### EXTRACTED MATERIAL

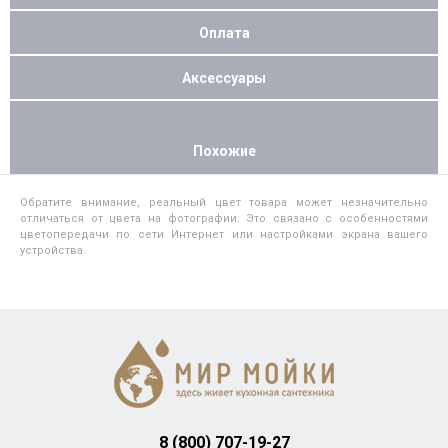
Оплата
Аксессуары
Похожие
Обратите внимание, реальный цвет товара может незначительно
отличаться от цвета на фотографии. Это связано с особенностями
цветопередачи по сети Интернет или настройками экрана вашего
устройства.
8 (800) 707-19-27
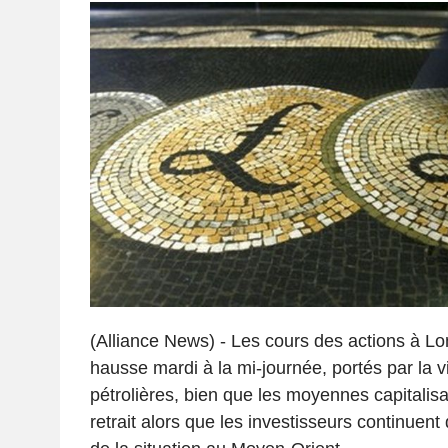
(Alliance News) - Les cours des actions à Lo
hausse mardi à la mi-journée, portés par la 
pétrolières, bien que les moyennes capitalisa
retrait alors que les investisseurs continuent 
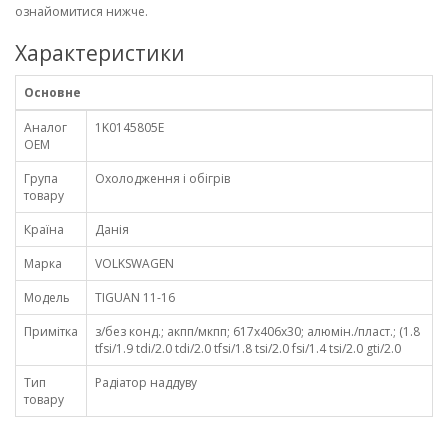
ознайомитися нижче.
Характеристики
Основне
Аналог
1K0145805E
OEM
Група
Охолодження і обігрів
товару
Країна
Данія
Марка
VOLKSWAGEN
Модель
TIGUAN 11-16
Примітка
з/без конд.; акпп/мкпп; 617x406x30; алюмін./пласт.; (1.8
tfsi/1.9 tdi/2.0 tdi/2.0 tfsi/1.8 tsi/2.0 fsi/1.4 tsi/2.0 gti/2.0
Тип
Радіатор наддуву
товару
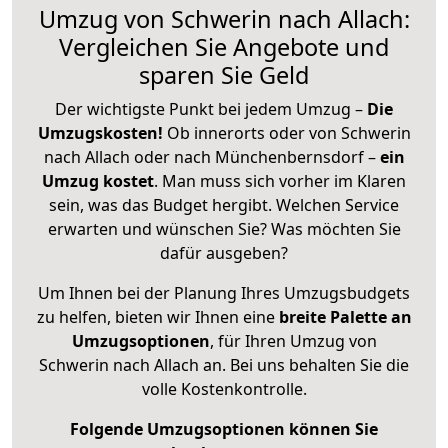
Umzug von Schwerin nach Allach:
Vergleichen Sie Angebote und
sparen Sie Geld
Der wichtigste Punkt bei jedem Umzug –
Die
Umzugskosten!
Ob innerorts oder von Schwerin
nach Allach oder nach Münchenbernsdorf –
ein
Umzug kostet
.
Man muss sich vorher im Klaren
sein, was das Budget hergibt. Welchen Service
erwarten und wünschen Sie? Was möchten Sie
dafür ausgeben?
Um Ihnen bei der Planung Ihres Umzugsbudgets
zu helfen, bieten wir Ihnen eine
breite Palette an
Umzugsoptionen
, für Ihren Umzug von
Schwerin nach Allach an. Bei uns behalten Sie die
volle Kostenkontrolle.
Folgende Umzugsoptionen können Sie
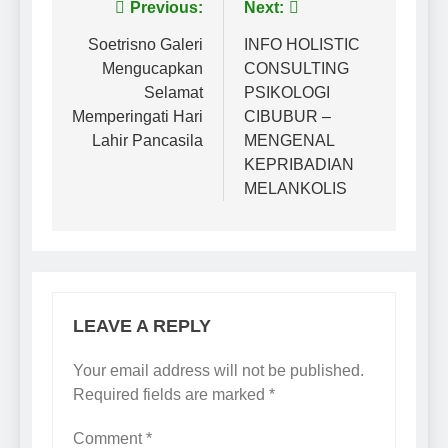
Previous:
Next:
Soetrisno Galeri
INFO HOLISTIC
Mengucapkan
CONSULTING
Selamat
PSIKOLOGI
Memperingati Hari
CIBUBUR –
Lahir Pancasila
MENGENAL
KEPRIBADIAN
MELANKOLIS
LEAVE A REPLY
Your email address will not be published.
Required fields are marked
*
Comment
*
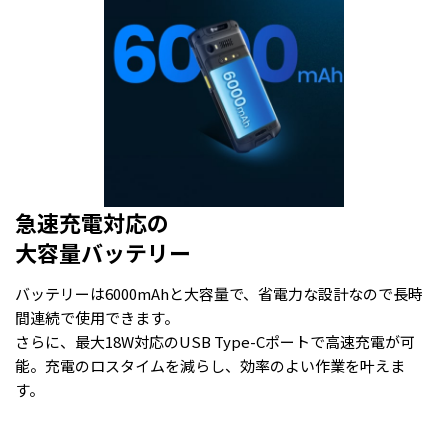
急速充電対応の
大容量バッテリー
バッテリーは6000mAhと大容量で、省電力な設計なので長時
間連続で使用できます。
さらに、最大18W対応のUSB Type-Cポートで高速充電が可
能。充電のロスタイムを減らし、効率のよい作業を叶えま
す。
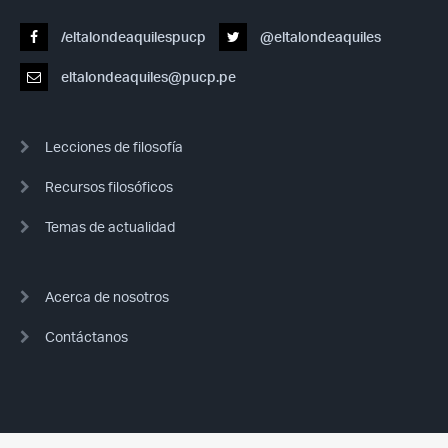
/eltalondeaquilespucp
@eltalondeaquiles
eltalondeaquiles@pucp.pe
Lecciones de filosofía
Recursos filosóficos
Temas de actualidad
Acerca de nosotros
Contáctanos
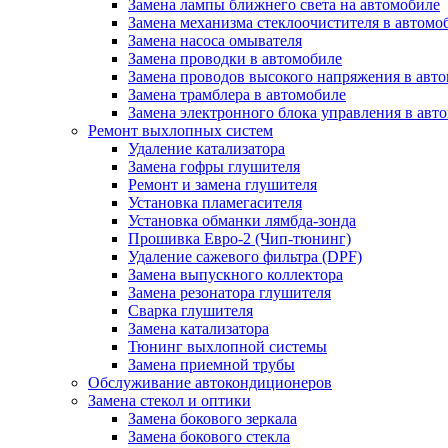
Замена лампы ближнего света на автомобиле
Замена механизма стеклоочистителя в автомо
Замена насоса омывателя
Замена проводки в автомобиле
Замена проводов высокого напряжения в авт
Замена трамблера в автомобиле
Замена электронного блока управления в авт
Ремонт выхлопных систем
Удаление катализатора
Замена гофры глушителя
Ремонт и замена глушителя
Установка пламегасителя
Установка обманки лямбда-зонда
Прошивка Евро-2 (Чип-тюнинг)
Удаление сажевого фильтра (DPF)
Замена выпускного коллектора
Замена резонатора глушителя
Сварка глушителя
Замена катализатора
Тюнинг выхлопной системы
Замена приемной трубы
Обслуживание автокондиционеров
Замена стекол и оптики
Замена бокового зеркала
Замена бокового стекла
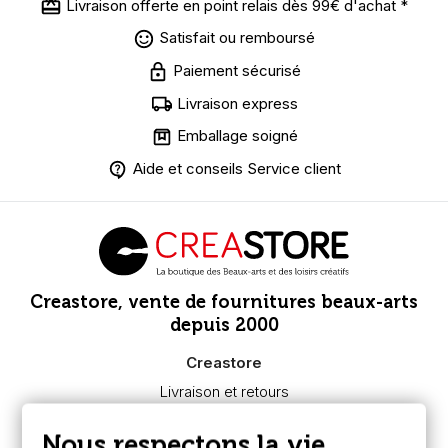
Livraison offerte en point relais dès 99€ d'achat *
Satisfait ou remboursé
Paiement sécurisé
Livraison express
Emballage soigné
Aide et conseils Service client
Creastore, vente de fournitures beaux-arts
depuis 2000
Creastore
Livraison et retours
Nous connaître
Paiement sécurisé
Nous respectons la vie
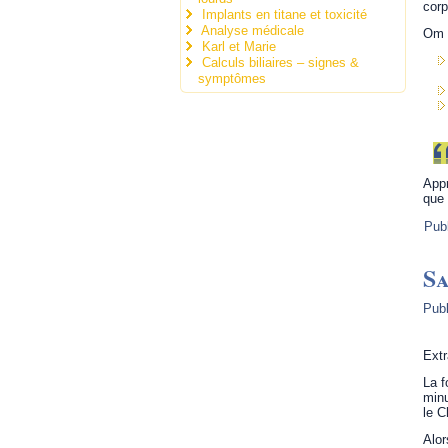
corp
Implants en titane et toxicité
Analyse médicale
Om S
Karl et Marie
Calculs biliaires – signes &
symptômes
Appr
que 
Pub
Sa
Publ
Extr
La f
minu
le C
Alor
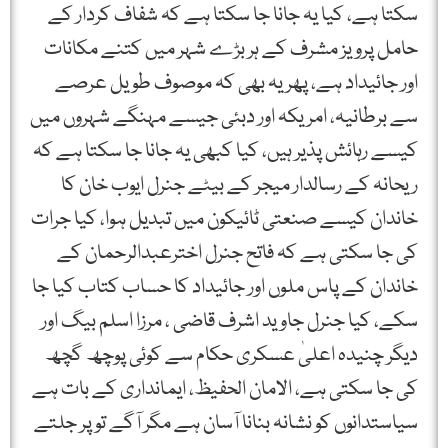
سکتا ہے، کیا یہ جانا جا سکتا ہے کہ شفاف کردار کے
حامل پرویز مشرف کے ہر بڑے شہر میں کتنے مکانات
اور جائیداد ہے، پھر یہ بھی کہ موصوف طویل عرصے
سے برطانیہ، امریکہ اور دبئی جیسے مہنگے شہروں میں
کیسے رہائش پذیر ہیں، کیا کبھی یہ جانا جا سکتا ہے کہ
ریحانہ کے رسالدار میجر کے بیٹے جنرل ایوب خان کا
خاندان کیسے صنعتی ٹائیکون میں تبدیل ہوا، کیا جرات
کی جا سکتی ہے کہ فاتح جنرل اخترعبدالرحمان کے
خاندان کے پاس ملوں اور جائیداد کا حساب کتاب کیا جا
سکے، کیا جنرل جاوید اشرف قاضی ، مرزا اسلم بیگ اور
دیگر چنیدہ اعلیٰ عسکری حکام سے کوئی پوچھ گچھ
کی جا سکتی ہے، الامان الحفیظ، ایمانداری کے بات ہے
سیاستدانوں کو نشانہ بنانا آسان ہے مگر آگے تو پر جلتے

### WHAT IS NEEDED
Can you write out the records again from the very beginning through the line containing "retrait alors que", with "Оплата" replaced by "Доставка" and everything else left as it is? Leave out the pictures.

### WRITTEN RESPONSE
Доставка
Аксессуары
Похожие
Обратите внимание, реальный цвет товара может незначительно
отличаться от цвета на фотографии. Это связано с особенностями
цветопередачи по сети Интернет или настройками экрана вашего
устройства.
8 (800) 707-19-27
(Alliance News) - Les cours des actions à Lo
hausse mardi à la mi-journée, portés par la 
pétrolières, bien que les moyennes capitalisa
retrait alors que les investisseurs continuent 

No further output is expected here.